Life's a little bit like taking care of a car (flash back to Forest Gump)...I spend a lot of my time filling the silence with noise.  To drive it away I get caught up with TV shows, browse Pintrest, have movie marathons, listen to music, read books...I flee from the silence as if it were some sort of enemy to be avoided, quieted, subdued...even in my prayer and devotional time I ramble, I talk, I've absolutely no clue how to be silence.  I fill my life with noise so I don't hear the rattle, can ignore the cracks, numb the natural warnings that this autopilot is doing me no good.                                               
                                                
I don't know how to be still.                                               

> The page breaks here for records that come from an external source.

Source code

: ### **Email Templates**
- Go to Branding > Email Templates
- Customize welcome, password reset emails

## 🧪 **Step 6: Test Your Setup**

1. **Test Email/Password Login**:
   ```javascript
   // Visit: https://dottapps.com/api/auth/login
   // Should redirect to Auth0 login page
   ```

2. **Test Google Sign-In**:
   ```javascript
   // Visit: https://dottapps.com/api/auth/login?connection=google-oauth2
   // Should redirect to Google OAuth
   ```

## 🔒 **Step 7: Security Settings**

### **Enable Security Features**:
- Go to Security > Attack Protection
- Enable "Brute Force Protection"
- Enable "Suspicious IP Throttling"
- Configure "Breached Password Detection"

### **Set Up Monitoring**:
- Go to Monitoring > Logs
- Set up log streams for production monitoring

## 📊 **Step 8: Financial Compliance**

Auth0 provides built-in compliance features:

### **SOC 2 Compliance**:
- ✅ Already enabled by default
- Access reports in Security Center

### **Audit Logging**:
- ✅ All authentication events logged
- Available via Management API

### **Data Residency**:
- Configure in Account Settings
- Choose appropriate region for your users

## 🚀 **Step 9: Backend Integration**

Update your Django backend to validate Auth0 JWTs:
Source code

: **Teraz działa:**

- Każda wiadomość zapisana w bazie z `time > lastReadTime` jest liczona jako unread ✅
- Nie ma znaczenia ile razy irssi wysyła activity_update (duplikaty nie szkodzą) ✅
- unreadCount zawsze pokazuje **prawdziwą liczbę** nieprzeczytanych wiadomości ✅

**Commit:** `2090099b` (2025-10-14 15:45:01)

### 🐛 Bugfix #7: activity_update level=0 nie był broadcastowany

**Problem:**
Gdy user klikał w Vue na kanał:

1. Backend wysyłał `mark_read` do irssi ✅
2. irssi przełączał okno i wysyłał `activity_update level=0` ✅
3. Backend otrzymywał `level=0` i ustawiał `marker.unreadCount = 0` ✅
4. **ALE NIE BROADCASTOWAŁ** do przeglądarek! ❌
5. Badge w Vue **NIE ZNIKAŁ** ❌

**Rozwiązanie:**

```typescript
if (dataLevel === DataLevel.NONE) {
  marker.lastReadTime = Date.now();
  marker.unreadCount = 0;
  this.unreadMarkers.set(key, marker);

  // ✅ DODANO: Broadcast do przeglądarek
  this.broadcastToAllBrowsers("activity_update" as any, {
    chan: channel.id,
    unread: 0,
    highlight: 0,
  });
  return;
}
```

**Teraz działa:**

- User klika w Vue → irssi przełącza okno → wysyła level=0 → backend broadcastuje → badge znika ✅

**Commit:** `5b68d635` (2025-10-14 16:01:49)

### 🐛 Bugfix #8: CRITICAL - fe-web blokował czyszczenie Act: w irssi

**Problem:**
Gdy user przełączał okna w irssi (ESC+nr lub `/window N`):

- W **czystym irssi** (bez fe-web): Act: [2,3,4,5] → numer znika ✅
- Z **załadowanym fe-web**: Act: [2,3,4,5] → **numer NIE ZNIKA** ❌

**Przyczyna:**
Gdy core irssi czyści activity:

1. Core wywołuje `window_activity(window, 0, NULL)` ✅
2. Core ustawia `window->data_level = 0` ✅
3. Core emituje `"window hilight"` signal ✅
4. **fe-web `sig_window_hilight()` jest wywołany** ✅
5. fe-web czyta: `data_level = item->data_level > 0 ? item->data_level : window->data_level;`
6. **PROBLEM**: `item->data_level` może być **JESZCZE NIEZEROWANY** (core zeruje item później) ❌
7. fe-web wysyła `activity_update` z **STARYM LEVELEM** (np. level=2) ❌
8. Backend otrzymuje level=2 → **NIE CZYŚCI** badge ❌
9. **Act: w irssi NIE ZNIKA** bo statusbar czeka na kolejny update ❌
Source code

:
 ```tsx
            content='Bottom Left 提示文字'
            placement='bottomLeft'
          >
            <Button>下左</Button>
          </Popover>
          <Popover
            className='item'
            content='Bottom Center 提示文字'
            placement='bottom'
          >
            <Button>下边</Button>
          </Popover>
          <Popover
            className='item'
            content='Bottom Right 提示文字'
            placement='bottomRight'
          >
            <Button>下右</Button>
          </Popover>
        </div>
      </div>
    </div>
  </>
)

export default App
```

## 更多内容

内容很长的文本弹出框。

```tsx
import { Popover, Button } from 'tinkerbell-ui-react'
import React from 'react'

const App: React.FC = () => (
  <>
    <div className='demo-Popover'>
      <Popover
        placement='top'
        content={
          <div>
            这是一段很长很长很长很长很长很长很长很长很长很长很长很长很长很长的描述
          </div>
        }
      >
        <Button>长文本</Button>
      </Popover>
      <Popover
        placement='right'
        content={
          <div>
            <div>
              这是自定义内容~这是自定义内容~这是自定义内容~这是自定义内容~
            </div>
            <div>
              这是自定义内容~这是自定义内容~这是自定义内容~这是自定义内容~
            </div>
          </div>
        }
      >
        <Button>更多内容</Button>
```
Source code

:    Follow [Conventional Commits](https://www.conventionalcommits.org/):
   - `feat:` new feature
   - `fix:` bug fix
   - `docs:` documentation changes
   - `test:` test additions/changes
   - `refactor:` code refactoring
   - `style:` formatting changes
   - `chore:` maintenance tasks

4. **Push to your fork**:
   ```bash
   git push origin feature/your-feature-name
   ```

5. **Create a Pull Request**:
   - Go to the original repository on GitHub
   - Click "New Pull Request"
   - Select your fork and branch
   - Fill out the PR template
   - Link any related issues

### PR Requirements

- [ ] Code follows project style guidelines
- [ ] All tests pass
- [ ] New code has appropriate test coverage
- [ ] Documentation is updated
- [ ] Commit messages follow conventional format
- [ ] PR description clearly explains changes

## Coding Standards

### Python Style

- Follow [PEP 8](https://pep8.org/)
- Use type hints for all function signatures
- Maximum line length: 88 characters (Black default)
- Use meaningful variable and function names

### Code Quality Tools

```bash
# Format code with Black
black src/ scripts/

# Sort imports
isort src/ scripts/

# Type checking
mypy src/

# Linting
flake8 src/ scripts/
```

                                                
Ready for the answer?  Sorry, don't have one.  Even now as I recognize my error I haven't the faintest how to truly be still before the Lord, to be quiet, to shut the heck up and listen...I sit in silence and try but inevitably my mind picks up on some train of thought, winding its way through the labyrinth as thoughts have tendency to do.  But instead of berating myself about not knowing how to be silent and still, my solution is prayer.  What else can I do?  Though a new creation (2 Corinthians 5:17) the old man hands on, dragging me backwards like an addict longing for one last hit...My only hope is intervention, the kindness of a Savior.                                                  
                                                
It helps to view Psalm 46:10 from the NASB translation..."Cease striving and know that I am God."  Cease striving, be still, listen...I don't know how to do it, but I am thankful for a Savior Who promises not to leave me to my foolish self, a shepherd Whose voice I know, the gate through Whom I know to walk.